[Data entries]
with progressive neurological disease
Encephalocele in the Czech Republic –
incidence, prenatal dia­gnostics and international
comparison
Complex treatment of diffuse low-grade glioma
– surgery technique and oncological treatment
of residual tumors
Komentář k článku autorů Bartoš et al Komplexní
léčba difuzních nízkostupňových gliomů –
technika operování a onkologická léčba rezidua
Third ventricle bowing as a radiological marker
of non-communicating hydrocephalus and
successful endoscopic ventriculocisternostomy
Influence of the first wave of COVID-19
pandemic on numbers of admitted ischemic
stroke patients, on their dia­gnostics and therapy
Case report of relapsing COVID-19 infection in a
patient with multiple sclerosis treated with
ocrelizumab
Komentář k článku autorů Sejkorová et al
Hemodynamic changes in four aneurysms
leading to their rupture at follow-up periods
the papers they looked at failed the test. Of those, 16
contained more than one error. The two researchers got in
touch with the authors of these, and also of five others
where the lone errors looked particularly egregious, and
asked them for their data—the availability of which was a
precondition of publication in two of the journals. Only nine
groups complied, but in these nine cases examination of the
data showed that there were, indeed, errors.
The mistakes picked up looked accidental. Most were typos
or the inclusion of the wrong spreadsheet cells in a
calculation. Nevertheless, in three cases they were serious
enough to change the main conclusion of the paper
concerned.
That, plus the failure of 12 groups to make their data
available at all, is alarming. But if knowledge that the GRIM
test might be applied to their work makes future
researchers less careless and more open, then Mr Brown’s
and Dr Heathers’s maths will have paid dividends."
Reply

* * *

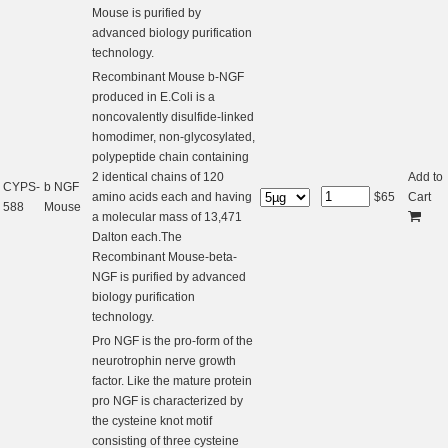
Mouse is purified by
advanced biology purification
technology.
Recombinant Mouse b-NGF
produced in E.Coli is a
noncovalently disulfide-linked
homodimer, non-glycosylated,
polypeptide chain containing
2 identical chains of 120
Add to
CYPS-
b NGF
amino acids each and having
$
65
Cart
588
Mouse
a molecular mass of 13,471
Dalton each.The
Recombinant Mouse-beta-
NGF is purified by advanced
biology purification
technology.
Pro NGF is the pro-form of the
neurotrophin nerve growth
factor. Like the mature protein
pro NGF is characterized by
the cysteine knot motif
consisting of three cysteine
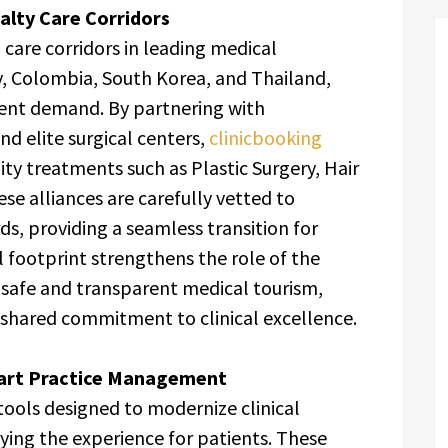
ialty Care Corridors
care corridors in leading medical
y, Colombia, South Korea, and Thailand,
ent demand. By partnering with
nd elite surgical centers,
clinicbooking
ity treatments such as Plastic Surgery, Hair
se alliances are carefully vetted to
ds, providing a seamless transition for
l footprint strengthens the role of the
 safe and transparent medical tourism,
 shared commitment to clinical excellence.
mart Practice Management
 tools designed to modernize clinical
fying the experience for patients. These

---

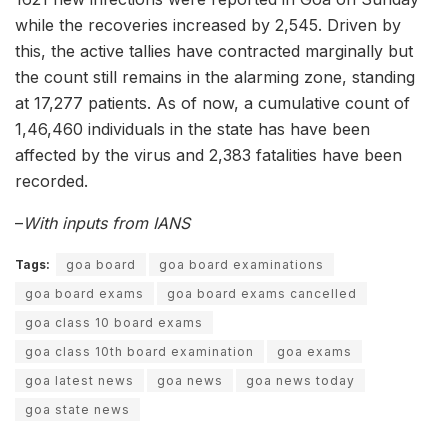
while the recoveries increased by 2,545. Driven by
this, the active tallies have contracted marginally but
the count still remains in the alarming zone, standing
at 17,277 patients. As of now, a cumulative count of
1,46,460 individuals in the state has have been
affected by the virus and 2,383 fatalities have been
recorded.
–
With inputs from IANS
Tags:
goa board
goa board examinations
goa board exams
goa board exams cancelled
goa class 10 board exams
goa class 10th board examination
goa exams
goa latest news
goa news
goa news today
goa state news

## What is required
Given the records above, return the lines starting at the one that holds "2 identical chains of 120" and ending at the one that holds "fying the experience for patients. These", exactly, and nothing besides; leave every picture out.

## Your response
2 identical chains of 120
Add to
CYPS-
b NGF
amino acids each and having
$
65
Cart
588
Mouse
a molecular mass of 13,471
Dalton each.The
Recombinant Mouse-beta-
NGF is purified by advanced
biology purification
technology.
Pro NGF is the pro-form of the
neurotrophin nerve growth
factor. Like the mature protein
pro NGF is characterized by
the cysteine knot motif
consisting of three cysteine
ialty Care Corridors
care corridors in leading medical
y, Colombia, South Korea, and Thailand,
ent demand. By partnering with
nd elite surgical centers,
clinicbooking
ity treatments such as Plastic Surgery, Hair
se alliances are carefully vetted to
ds, providing a seamless transition for
l footprint strengthens the role of the
 safe and transparent medical tourism,
 shared commitment to clinical excellence.
mart Practice Management
 tools designed to modernize clinical
fying the experience for patients. These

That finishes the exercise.